ひよこ組のみんなは脅えきっていて、誰一人立ち向かう気力がある奴はいなかった。
……仕方ない。ここは俺が仲裁するか。
「もういいだろ。やめたまえ」
俺は前世でも言った事のないセリフを言い、鮫島とアキオの間に立つ。
「なんだお前! ぶん殴ってやる!」
間髪入れずに殴りかかってくる鮫島。
だがそんな攻撃俺には通らない。
なぜなら俺は大人だからである!
鮫島の攻撃は空を切る。何度殴ろうとも空振りする。
「なっ何で当たらない!?」
そりゃあいくら見た目がヤクザだからと言って、中身や力は子ども。
俺も体格は園児なので力は強くないけど、園児の攻撃なぞ大人から見れば単純なもの。
しかも俺は前世から不良とかにずっと絡まれてきたから経験も違う。そして食らえこれが必殺の……
「大人パンチ!」
俺の大人パンチは鮫島の頬にクリーンヒットし、鮫島はよろめき倒れる。
教室は沈黙の後、ひよこ組の歓喜の声で溢れる。鮫島は頬を擦りながら幼稚園児らしく大泣きしていた。

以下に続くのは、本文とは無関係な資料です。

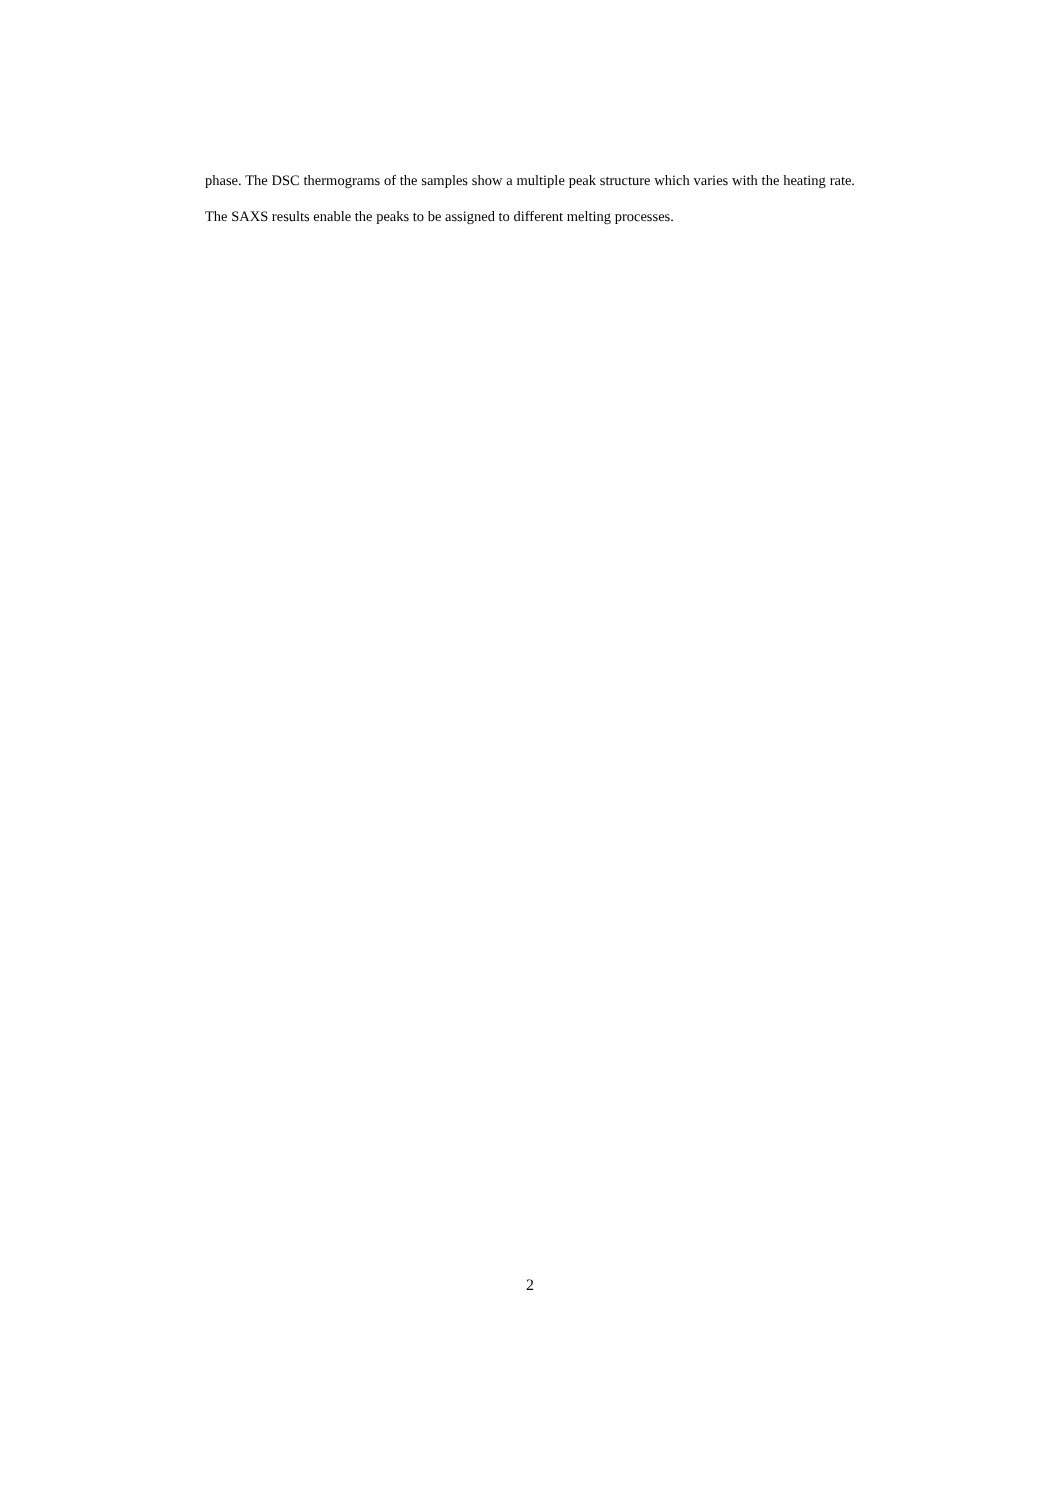phase. The DSC thermograms of the samples show a multiple peak structure which varies with the heating rate. The SAXS results enable the peaks to be assigned to different melting processes.
2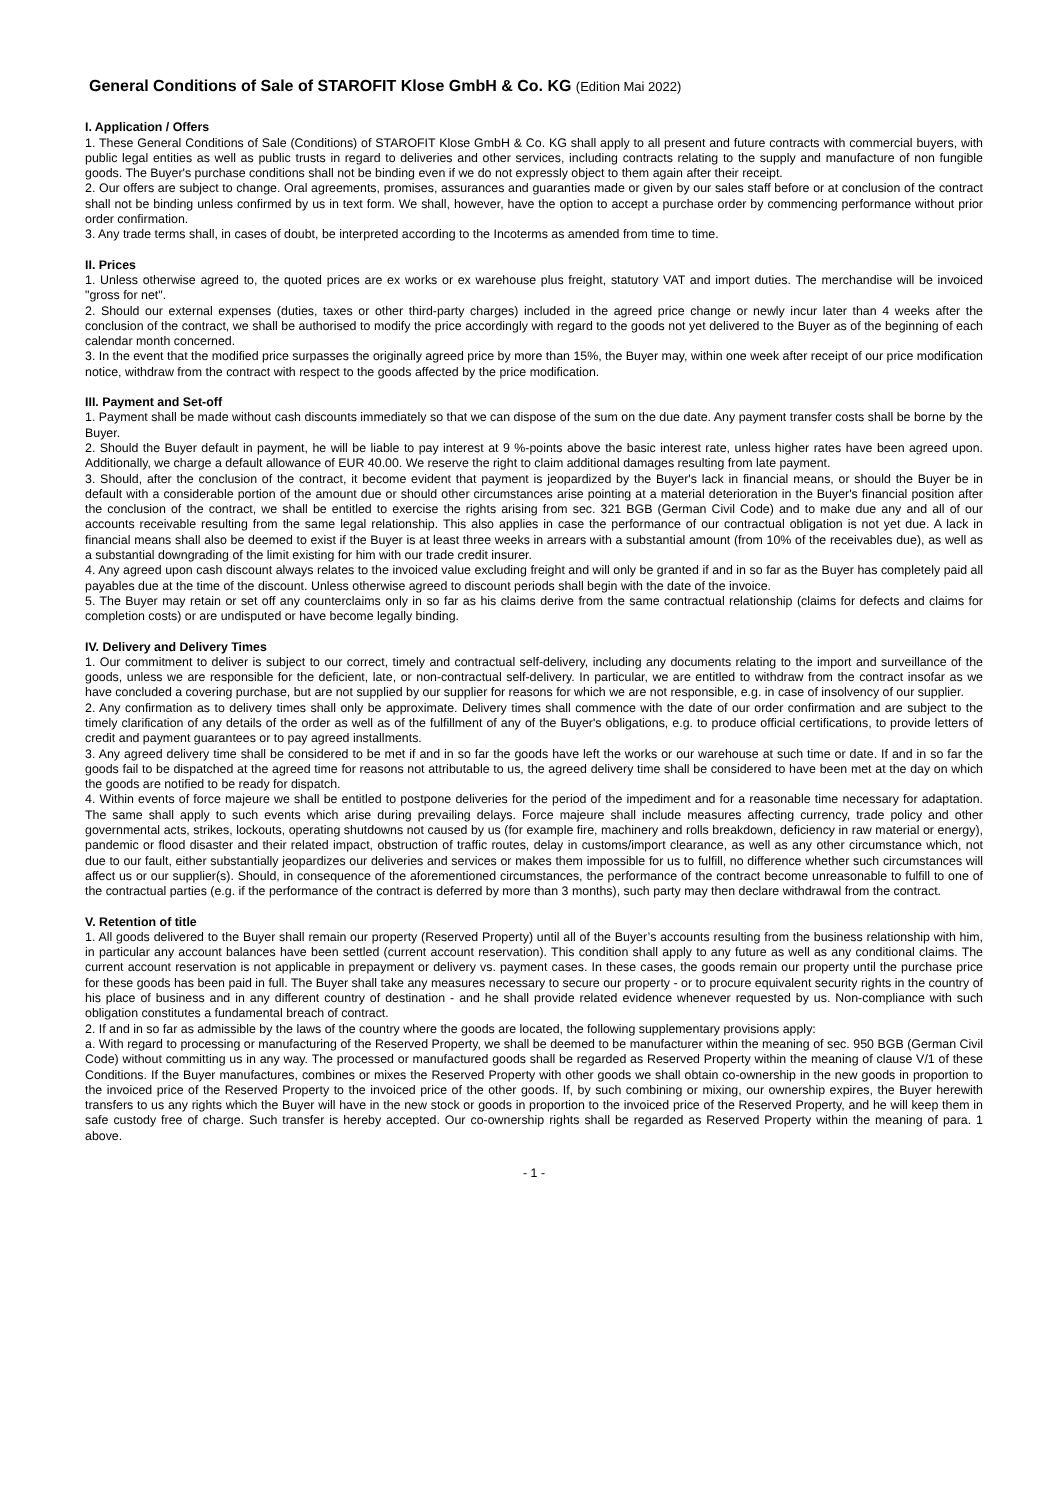General Conditions of Sale of STAROFIT Klose GmbH & Co. KG (Edition Mai 2022)
I. Application / Offers
1. These General Conditions of Sale (Conditions) of STAROFIT Klose GmbH & Co. KG shall apply to all present and future contracts with commercial buyers, with public legal entities as well as public trusts in regard to deliveries and other services, including contracts relating to the supply and manufacture of non fungible goods. The Buyer's purchase conditions shall not be binding even if we do not expressly object to them again after their receipt.
2. Our offers are subject to change. Oral agreements, promises, assurances and guaranties made or given by our sales staff before or at conclusion of the contract shall not be binding unless confirmed by us in text form. We shall, however, have the option to accept a purchase order by commencing performance without prior order confirmation.
3. Any trade terms shall, in cases of doubt, be interpreted according to the Incoterms as amended from time to time.
II. Prices
1. Unless otherwise agreed to, the quoted prices are ex works or ex warehouse plus freight, statutory VAT and import duties. The merchandise will be invoiced "gross for net".
2. Should our external expenses (duties, taxes or other third-party charges) included in the agreed price change or newly incur later than 4 weeks after the conclusion of the contract, we shall be authorised to modify the price accordingly with regard to the goods not yet delivered to the Buyer as of the beginning of each calendar month concerned.
3. In the event that the modified price surpasses the originally agreed price by more than 15%, the Buyer may, within one week after receipt of our price modification notice, withdraw from the contract with respect to the goods affected by the price modification.
III. Payment and Set-off
1. Payment shall be made without cash discounts immediately so that we can dispose of the sum on the due date. Any payment transfer costs shall be borne by the Buyer.
2. Should the Buyer default in payment, he will be liable to pay interest at 9 %-points above the basic interest rate, unless higher rates have been agreed upon. Additionally, we charge a default allowance of EUR 40.00. We reserve the right to claim additional damages resulting from late payment.
3. Should, after the conclusion of the contract, it become evident that payment is jeopardized by the Buyer's lack in financial means, or should the Buyer be in default with a considerable portion of the amount due or should other circumstances arise pointing at a material deterioration in the Buyer's financial position after the conclusion of the contract, we shall be entitled to exercise the rights arising from sec. 321 BGB (German Civil Code) and to make due any and all of our accounts receivable resulting from the same legal relationship. This also applies in case the performance of our contractual obligation is not yet due. A lack in financial means shall also be deemed to exist if the Buyer is at least three weeks in arrears with a substantial amount (from 10% of the receivables due), as well as a substantial downgrading of the limit existing for him with our trade credit insurer.
4. Any agreed upon cash discount always relates to the invoiced value excluding freight and will only be granted if and in so far as the Buyer has completely paid all payables due at the time of the discount. Unless otherwise agreed to discount periods shall begin with the date of the invoice.
5. The Buyer may retain or set off any counterclaims only in so far as his claims derive from the same contractual relationship (claims for defects and claims for completion costs) or are undisputed or have become legally binding.
IV. Delivery and Delivery Times
1. Our commitment to deliver is subject to our correct, timely and contractual self-delivery, including any documents relating to the import and surveillance of the goods, unless we are responsible for the deficient, late, or non-contractual self-delivery. In particular, we are entitled to withdraw from the contract insofar as we have concluded a covering purchase, but are not supplied by our supplier for reasons for which we are not responsible, e.g. in case of insolvency of our supplier.
2. Any confirmation as to delivery times shall only be approximate. Delivery times shall commence with the date of our order confirmation and are subject to the timely clarification of any details of the order as well as of the fulfillment of any of the Buyer's obligations, e.g. to produce official certifications, to provide letters of credit and payment guarantees or to pay agreed installments.
3. Any agreed delivery time shall be considered to be met if and in so far the goods have left the works or our warehouse at such time or date. If and in so far the goods fail to be dispatched at the agreed time for reasons not attributable to us, the agreed delivery time shall be considered to have been met at the day on which the goods are notified to be ready for dispatch.
4. Within events of force majeure we shall be entitled to postpone deliveries for the period of the impediment and for a reasonable time necessary for adaptation. The same shall apply to such events which arise during prevailing delays. Force majeure shall include measures affecting currency, trade policy and other governmental acts, strikes, lockouts, operating shutdowns not caused by us (for example fire, machinery and rolls breakdown, deficiency in raw material or energy), pandemic or flood disaster and their related impact, obstruction of traffic routes, delay in customs/import clearance, as well as any other circumstance which, not due to our fault, either substantially jeopardizes our deliveries and services or makes them impossible for us to fulfill, no difference whether such circumstances will affect us or our supplier(s). Should, in consequence of the aforementioned circumstances, the performance of the contract become unreasonable to fulfill to one of the contractual parties (e.g. if the performance of the contract is deferred by more than 3 months), such party may then declare withdrawal from the contract.
V. Retention of title
1. All goods delivered to the Buyer shall remain our property (Reserved Property) until all of the Buyer’s accounts resulting from the business relationship with him, in particular any account balances have been settled (current account reservation). This condition shall apply to any future as well as any conditional claims. The current account reservation is not applicable in prepayment or delivery vs. payment cases. In these cases, the goods remain our property until the purchase price for these goods has been paid in full. The Buyer shall take any measures necessary to secure our property - or to procure equivalent security rights in the country of his place of business and in any different country of destination - and he shall provide related evidence whenever requested by us. Non-compliance with such obligation constitutes a fundamental breach of contract.
2. If and in so far as admissible by the laws of the country where the goods are located, the following supplementary provisions apply:
a. With regard to processing or manufacturing of the Reserved Property, we shall be deemed to be manufacturer within the meaning of sec. 950 BGB (German Civil Code) without committing us in any way. The processed or manufactured goods shall be regarded as Reserved Property within the meaning of clause V/1 of these Conditions. If the Buyer manufactures, combines or mixes the Reserved Property with other goods we shall obtain co-ownership in the new goods in proportion to the invoiced price of the Reserved Property to the invoiced price of the other goods. If, by such combining or mixing, our ownership expires, the Buyer herewith transfers to us any rights which the Buyer will have in the new stock or goods in proportion to the invoiced price of the Reserved Property, and he will keep them in safe custody free of charge. Such transfer is hereby accepted. Our co-ownership rights shall be regarded as Reserved Property within the meaning of para. 1 above.
- 1 -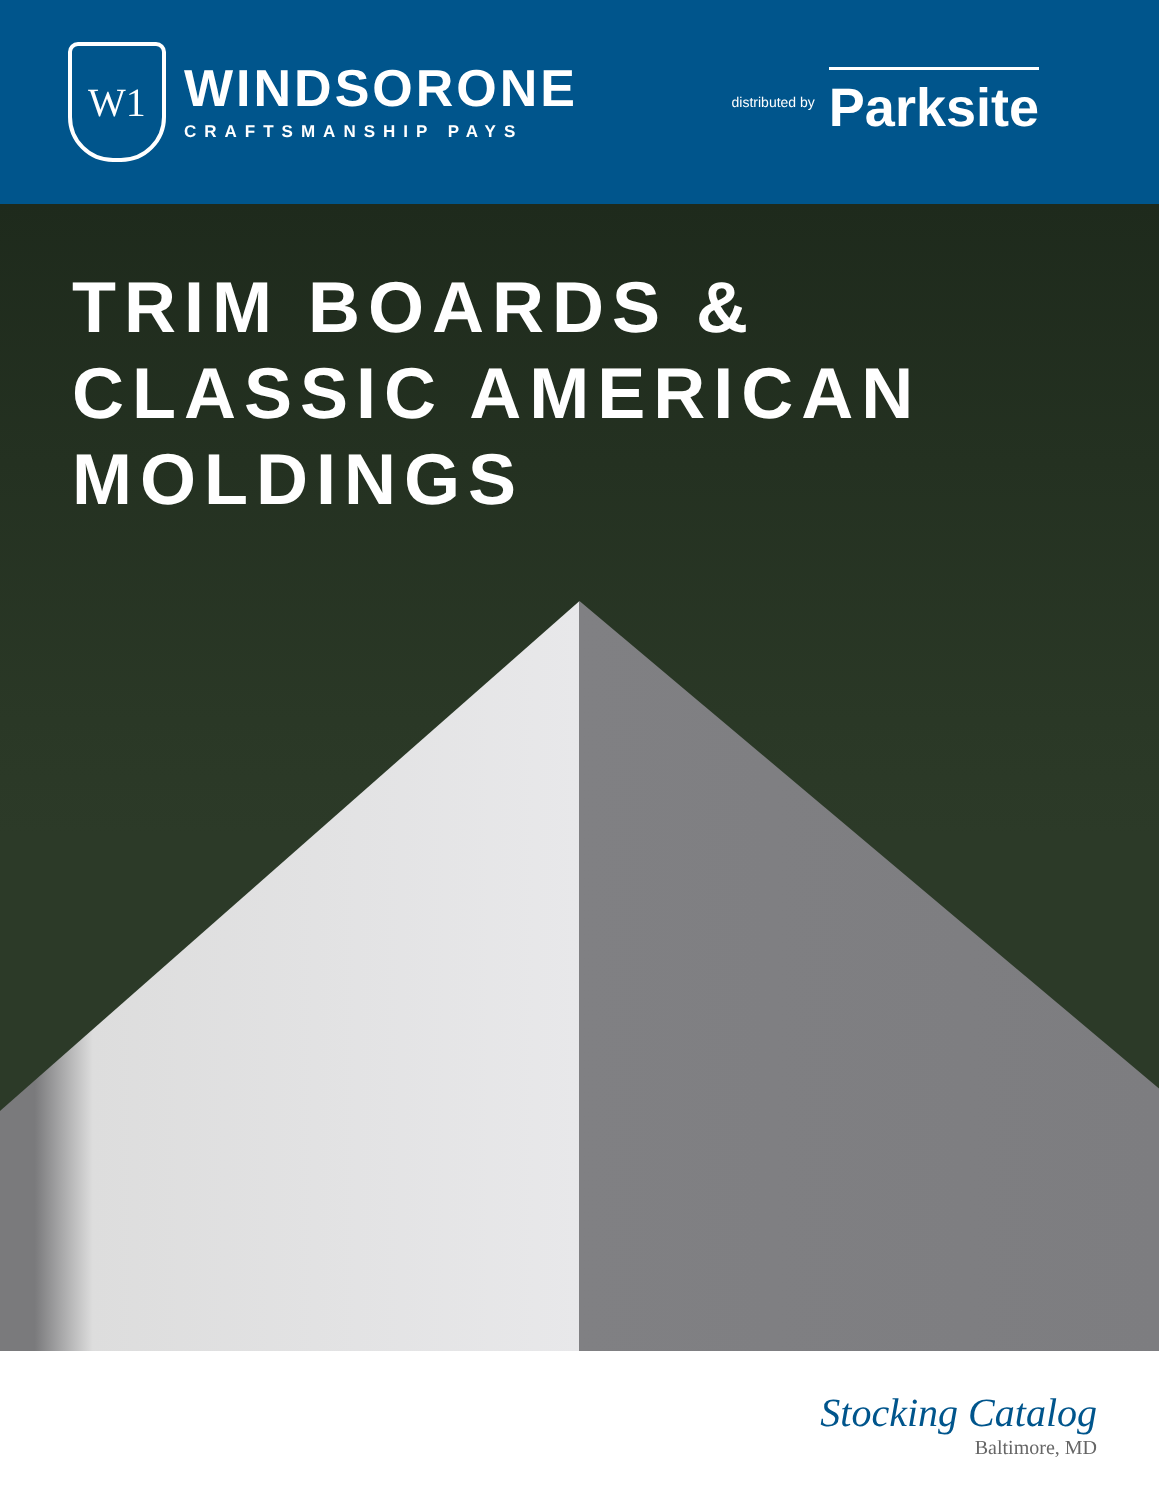W1
WINDSORONE
CRAFTSMANSHIP PAYS
distributed by
Parksite
TRIM BOARDS &
CLASSIC AMERICAN MOLDINGS
Stocking Catalog
Baltimore, MD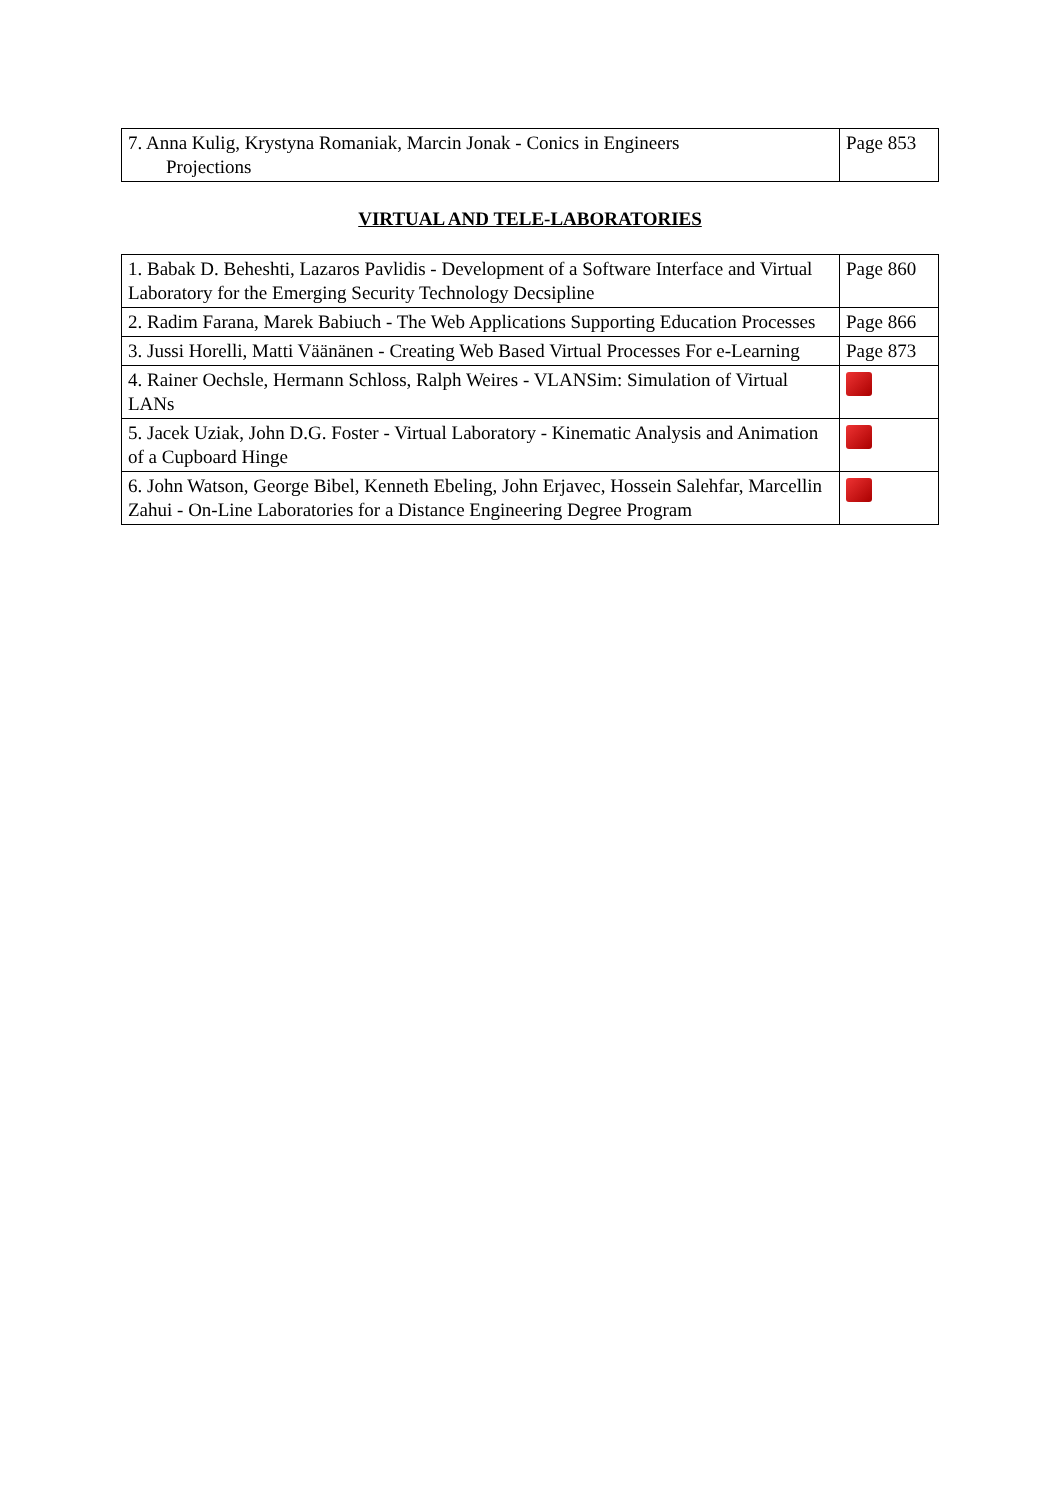| 7. Anna Kulig, Krystyna Romaniak, Marcin Jonak - Conics in Engineers Projections | Page 853 |
VIRTUAL AND TELE-LABORATORIES
| 1. Babak D. Beheshti, Lazaros Pavlidis - Development of a Software Interface and Virtual Laboratory for the Emerging Security Technology Decsipline | Page 860 |
| 2. Radim Farana, Marek Babiuch - The Web Applications Supporting Education Processes | Page 866 |
| 3. Jussi Horelli, Matti Väänänen - Creating Web Based Virtual Processes For e-Learning | Page 873 |
| 4. Rainer Oechsle, Hermann Schloss, Ralph Weires - VLANSim: Simulation of Virtual LANs | |
| 5. Jacek Uziak, John D.G. Foster - Virtual Laboratory - Kinematic Analysis and Animation of a Cupboard Hinge | |
| 6. John Watson, George Bibel, Kenneth Ebeling, John Erjavec, Hossein Salehfar, Marcellin Zahui - On-Line Laboratories for a Distance Engineering Degree Program | |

園児はこうでなくちゃな。周りの矢島組も組長を抱え自分たちの教室に戻っていった。
大人の力で子生意気などもをねじ伏せる。なんて気持ちが良いのだろう。感動の結末だね。全米が泣いた。
「皐月! すごいじゃないか!」
一番にアキオが駆け寄ってくる。それに続いてひよこ組の子ども達が一気に集まってくる。
前世の高校時代とは真逆の立ち位置である。今回の俺は強くてニューゲーム状態。
前世とは違うのだよ前世の俺とは。
「あ……あの……」
可愛らしい声に振り向くとミチコちゃんがもじもじと立っていた。
ミチコは頬を桜色に染めている。もうモテすぎて困るわ。お礼を言いに来たのだろう。
これは三歳なのに関わらず完全にメスの顔。付き合うか、もう俺達。
「あ…ありがとうアキオくん……これお礼に描いたんだ。」
……は?
ミチコは一枚の画用紙を持っており、それにはアキオのミチコを守る姿の絵がクレヨンで描かれていた。
幼稚園児なだけに下手な絵ではあったが一生懸命描いたのだろう。
「えっ? ぼくに? ミチコちゃんを守ったのは皐月じゃないか」
そうだ。その通りだアキオ。初めて良い事言ったな。
「うん。皐月君もありがとう。でもアキオ君が一番最初に守ってくれたから……」
うん。ミチコちゃんは将来立派なビッチになるだろうね。お似合いだよお二人さん。逆に良かったわ逆に。
アキオも頬を赤らめると満面の笑みでミチコの描いた絵を受け取る。
アキオ騙されるなその絵の矛盾に気付くんだ!
アキオが戦ってるシーンが描かれてるってことは、俺たちが鮫島と必死に戦ってる間ミチコはこの間ずっと絵描いてたってことだぞ。
人間として少しおかしいぞコイツ!
まあこの始末は俺への天罰なのだろう。
これからは大人しく幼稚園児らしくするとしよう。
無事、矢島組撃退し平穏な時間が戻ってきた。
それ以降、それ以降矢島組がこちらにちょっかいを出してくることは無かった。